Right now Wisconsin law states you can openly carry a handgun in a holster.

Several gun owners across the state say they were given tickets for doing exactly that.

So State Attorney General J.B. Van Hollen has sent a memo to prosecutors to try to clear up any confusion over the state's gun laws.

Kronenwetter Police Chief Dan Joling says having a gun in plain sight can be helpful to law enforcement officers when they are interacting with citizens.

He tells us people who have taken the legal measures to own a gun usually don't create problems for officers.

He says gun owners should make sure they know the laws to avoid getting in trouble.

"Your mowing your lawn you've got your weapon tied to your hip and now you jump into your vehicle to get some gas for your lawn mower. We'll now you've entered a different arena, just as if you wore it into a place where alcohol is being served."

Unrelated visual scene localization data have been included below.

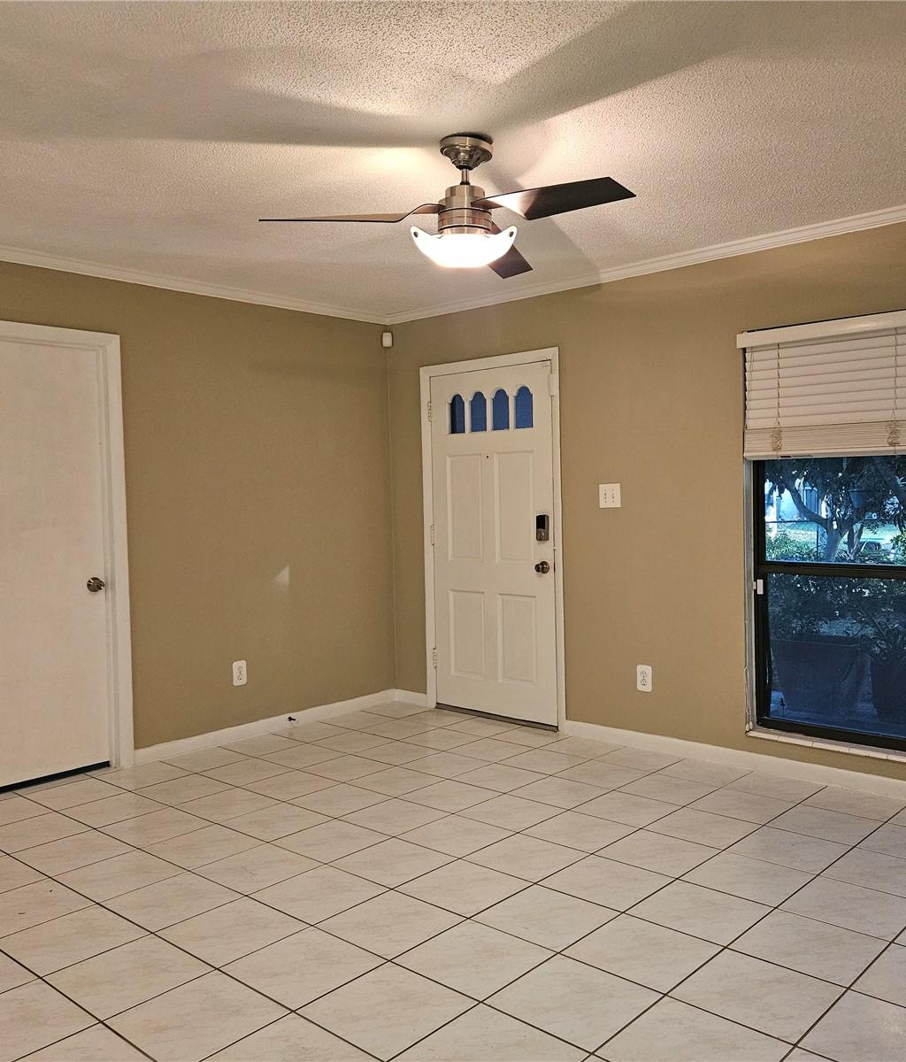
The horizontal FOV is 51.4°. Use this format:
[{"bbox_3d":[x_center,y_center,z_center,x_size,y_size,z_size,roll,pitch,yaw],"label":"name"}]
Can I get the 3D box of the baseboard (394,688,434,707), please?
[{"bbox_3d":[-0.249,1.056,5.908,0.328,0.086,0.017,1,3,42],"label":"baseboard"}]

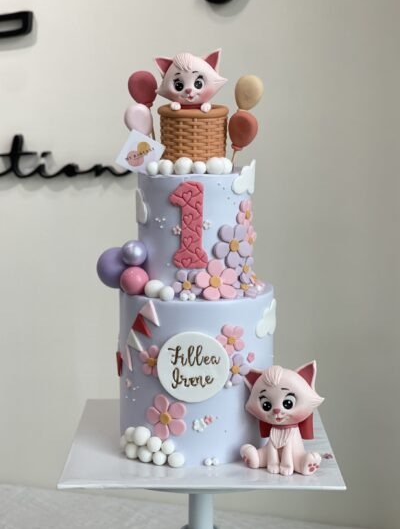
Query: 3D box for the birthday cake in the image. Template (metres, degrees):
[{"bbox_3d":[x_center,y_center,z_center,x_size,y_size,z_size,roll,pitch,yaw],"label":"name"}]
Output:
[{"bbox_3d":[0.010,-0.014,1.148,0.256,0.462,0.210,1,10,2],"label":"birthday cake"}]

Chief Joling says the state may want to consider changing from open carry to conceal and carry simply because everyone is not comfortable seeing handguns.

He also says training should be required for gun owners.

"Conceal and carry I have always been a proponent of that but training and understanding liability and education."

Local NRA Board Member Buster Buchhauber says mandatory training will not keep us safe.

" I don't believe in mandatory training, leading a horse to water makes them a safer gun handler it's a mindset just because somebody sat through a class doesn't mean they can handle a firearm."

He says non gun owners have a right to feel safe but gun owners have a right to carry their weapon without the fear of getting a citation.

"I certainly would not advocate that people adopt an in your face attitude, people have reason to fear [handguns] and we have a right to personal protection, our constitution says so," says Buchhauber.

Chief Joling says law enforcement officers have to update their training every year and says citizens should have to do the same thing.

Buchhauber says this issue will surely be a hot topic at the convention next month.